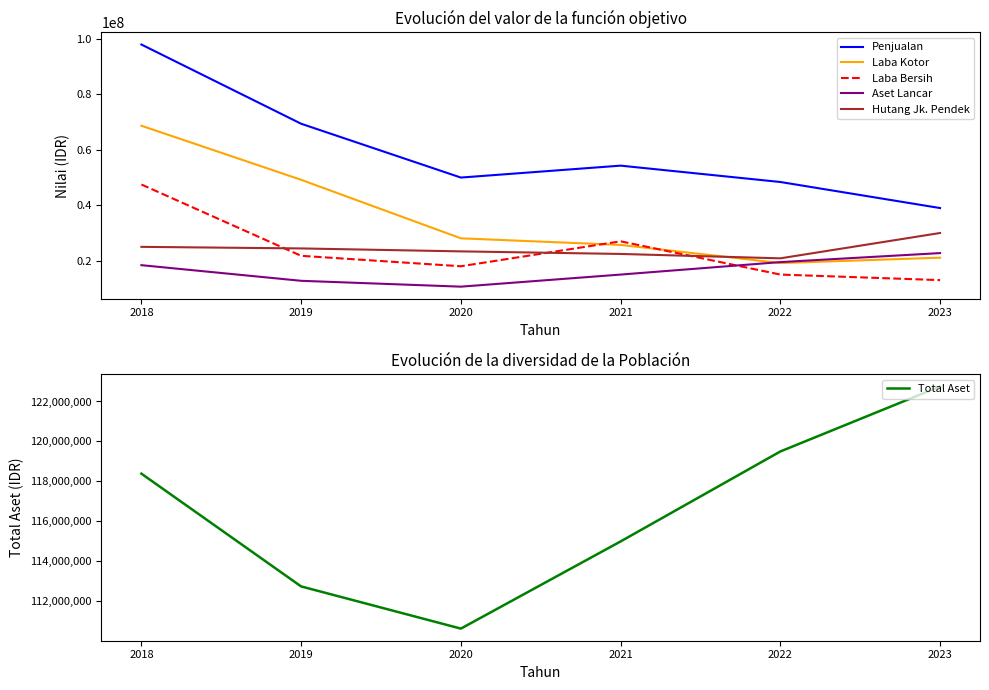

What is the value of the Total Aset point at the 4th from the left?

115000000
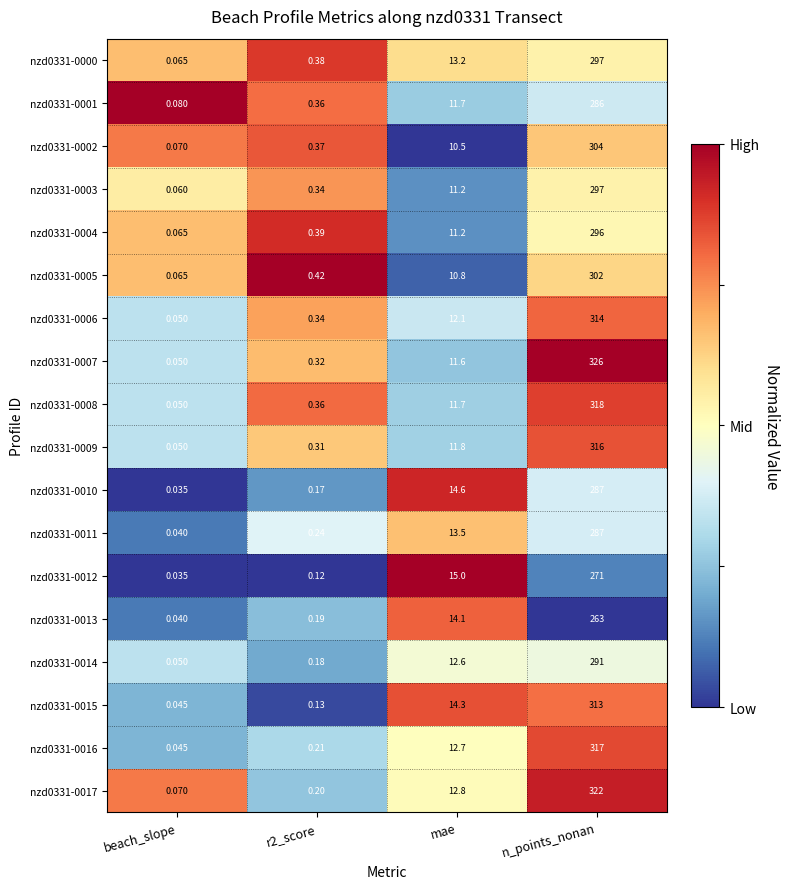

Which label corresponds to the smallest value in the chart?

beach_slope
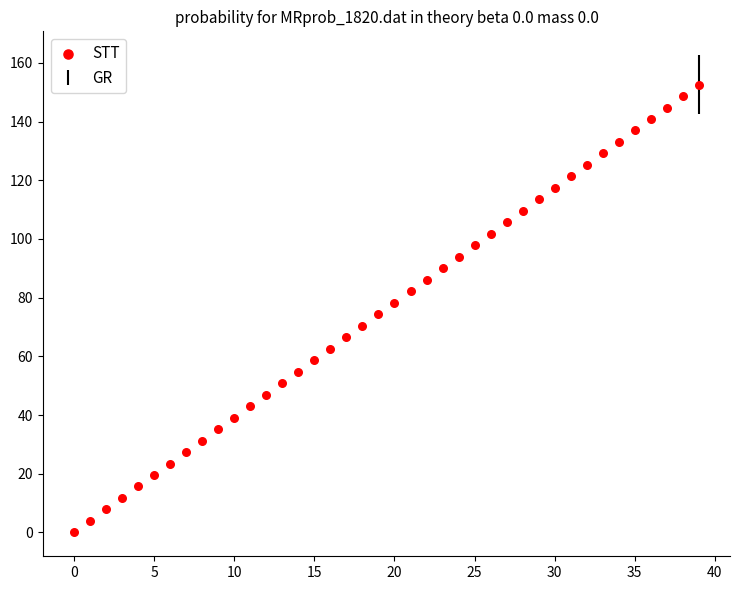

What is the range of Y values (max minus min)?

152.6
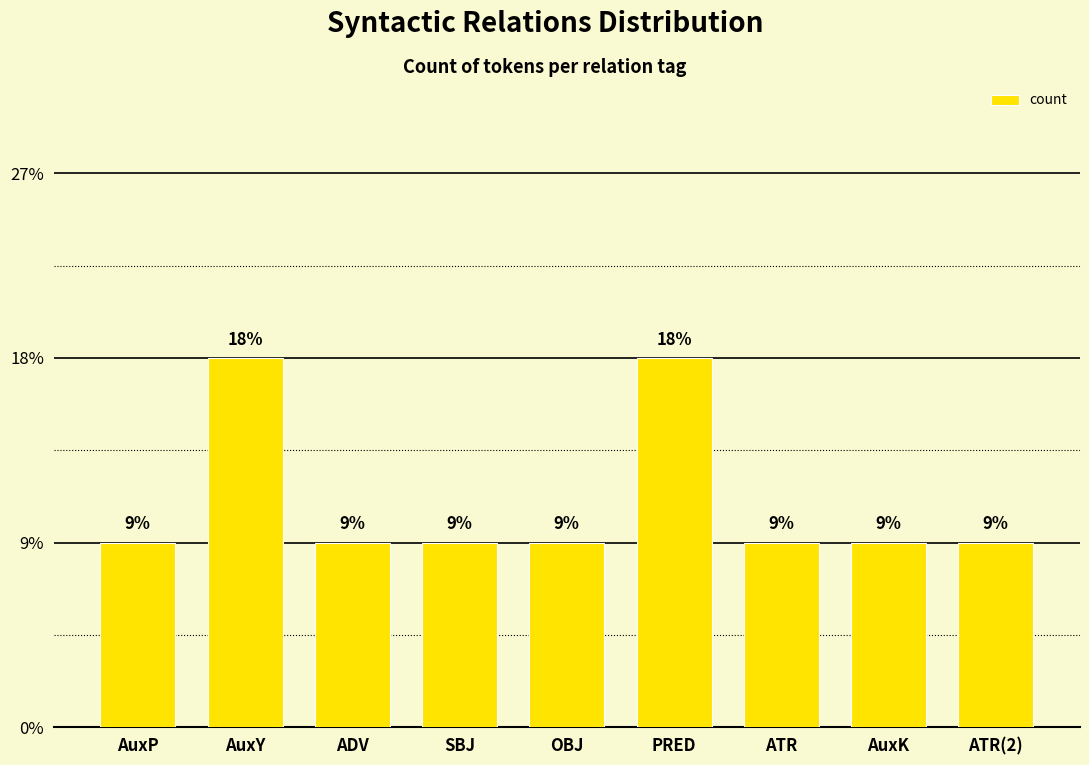

Between ATR(2) and OBJ, which is larger?

ATR(2)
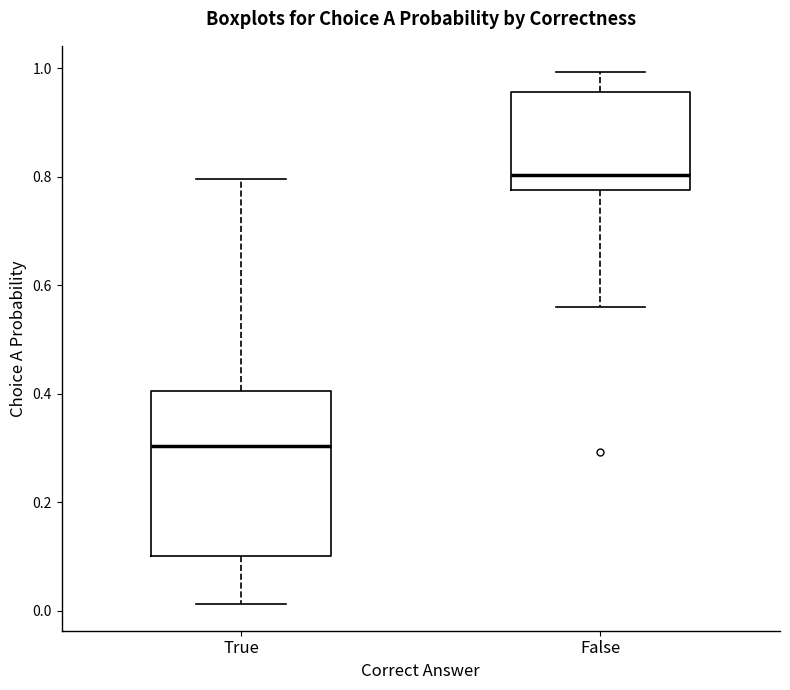

Reading left to right, transcribe this box plot: for each box, give where its median line is, the range the box spans, and where its two whiskers end, as read against the y-axis. The values are not printed on the chart, so give them approximately, as read against the axis.

True: median 0.30, box 0.10 to 0.40, whiskers 0.02 to 0.80
False: median 0.80, box 0.78 to 0.96, whiskers 0.56 to 1.00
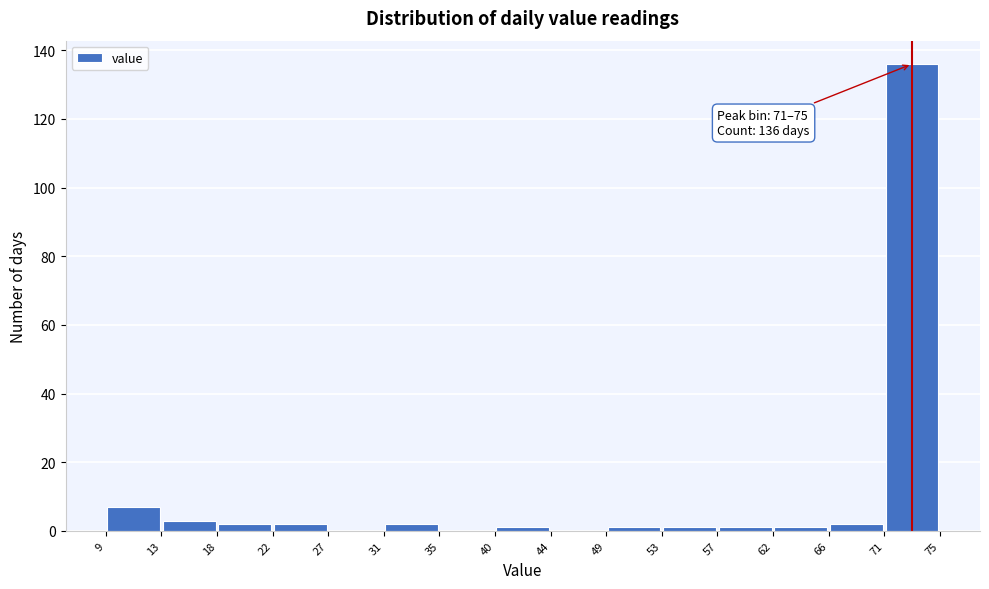

Which range on the x-axis has the tallest bar?

71 to 75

- - - -

Assignment: Rewrite the records with every "chart" replaced by "graph" and everything else left unchanged. Leave the pictures out of your answer.

Finished task:
What is the value of the Total Aset point at the 4th from the left?

115000000

Which label corresponds to the smallest value in the graph?

beach_slope

What is the range of Y values (max minus min)?

152.6

Between ATR(2) and OBJ, which is larger?

ATR(2)

Reading left to right, transcribe this box plot: for each box, give where its median line is, the range the box spans, and where its two whiskers end, as read against the y-axis. The values are not printed on the graph, so give them approximately, as read against the axis.

True: median 0.30, box 0.10 to 0.40, whiskers 0.02 to 0.80
False: median 0.80, box 0.78 to 0.96, whiskers 0.56 to 1.00

Which range on the x-axis has the tallest bar?

71 to 75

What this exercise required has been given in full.